Only two hospitals are currently uploading discharge summaries to the system. All public hospitals were expected to be doing so by July, Madden said.
More here:
Mr Madden seemed to confirm my view as to what the NEHRS was actually for (Administrative and Departmental Purposes) with the comment that “significant flow-through data from the records already being gathered.”
Interestingly he suggested all public hospitals will be uploading discharge summaries to the NEHRS by July (without specifying a year). I wonder to all those hospitals know they will be doing this in only a little over two months’ time. Equally I wonder what steps have been taken to have the data quality of these summaries improve beyond the state of those typically produced by interns and what will happen in those public hospitals who do not have full time resident staff.
I look forward to being proven wrong but I preserve some healthy scepticism on that specific claim!
David.
4 comments:
Given that many hospitals don't have a discharge summary at discharge, and the coding for raising a bill or providing a DRG is not done for weeks after discharge, what value does this bring?
” Only two hospitals are currently uploading discharge summaries to the system. All public hospitals were expected to be doing so by July, Madden said.”
Public and private hospitals, states and territories, 2009-10 (AIHW)
Public hospitals
Public acute hospitals - 735
Public psychiatric hospitals - 18
Total - 753
Private hospitals
Private free-standing day hospital facilities - 293
Other private hospitals - 280
Total - 573
Total ALL - 1,326
So with a BIG “2” Hospitals providing Discharge Summaries up to the PCEHR, and an “unqualified” 2x at that, then hospital PCEHR participation rates are somewhere in the order of:
Public hospitals
Public acute hospitals - (0.27%)
Public psychiatric hospitals - (11%)
Total - (0.27%)
Private hospitals
Private free-standing day hospital facilities – (0.68%)
Other private hospitals – (0.71%)
Total – (0.35%)
Total ALL – (0.15%)
Oh yeah baby, this PCEHR thingamajig is an undeniable phenomenal success in the Acute sector, approx. 10-months in operation!
For DOHA’s sake, let’s hope they’ve picked 2x “Public psychiatric hospitals” to enable the spinning of an 11% participation rate.
Paul Madden obviously has every right to be excited about the magnitude of taxpayer funded ehealth largesse for little to no outcomes of any seriously measurable note and still be collecting his substantial tax payer funded pay-check.
Here’s a suggestion, how about redirecting some of the millions paid to and received by Accenture in this PCEHR wet dream and have Accenture conduct an analysis and produce a report using their proprietary Public-Sector Value Model on the value of the PCEHR?
They should not get a red cent more of taxpayers monies and an analysis and report of this nature would be a potentially very entertaining, enlightening and maybe somewhat embarrassing read for some high profile bureaucrats and the author of the report. Just a suggestion.
"5.4 million Medicare records, 2.9 million pharmaceutical benefits claims, 16,600 immunisation registrations for children over the age of seven, and 23,000 organ donor records".
Without a similar comparison to those who DON'T have a PCEHR for the same period of time, these figures are just useless. But they are big, so they look great!
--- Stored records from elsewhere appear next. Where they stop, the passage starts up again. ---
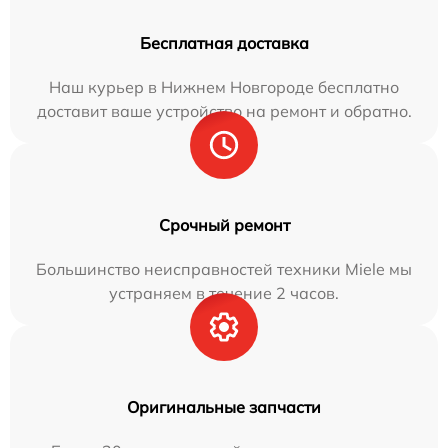
Бесплатная доставка
Наш курьер в Нижнем Новгороде бесплатно
доставит ваше устройство на ремонт и обратно.
Срочный ремонт
Большинство неисправностей техники Miele мы
устраняем в течение 2 часов.
Оригинальные запчасти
I updated my "registered users" spreadsheet with these new data.
In nine months there have been 109,000 registrations. To achieve their target of 500,000 this financial year there needs to be about 130,000 registrations per month.
I don't like their chances.
There is a claim that the average Australian visits their GP four times a year.
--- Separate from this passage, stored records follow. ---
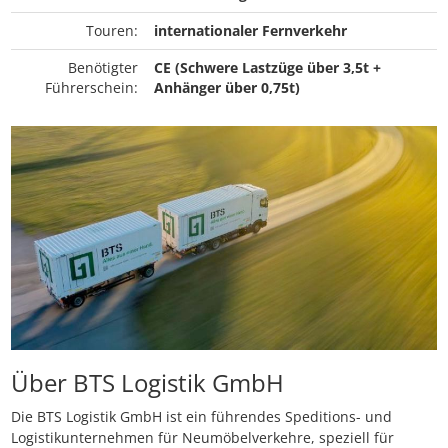
Touren:
internationaler Fernverkehr
Benötigter
CE (Schwere Lastzüge über 3,5t +
Führerschein:
Anhänger über 0,75t)
Über BTS Logistik GmbH
Die BTS Logistik GmbH ist ein führendes Speditions- und
Logistikunternehmen für Neumöbelverkehre, speziell für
Does anyone know if that is the average (number of visits to GPs divided by four) or is it the mode (the most common number of visits by Australians, per year)? Same for scripts, dentists and specialists visits?
This is a critical number when calculating the value to the community of the PCEHR.
It should also be remembered that the PCEHR is unlikely to add much value to a patient who regularly goes only to the same GP, who already has their full health record.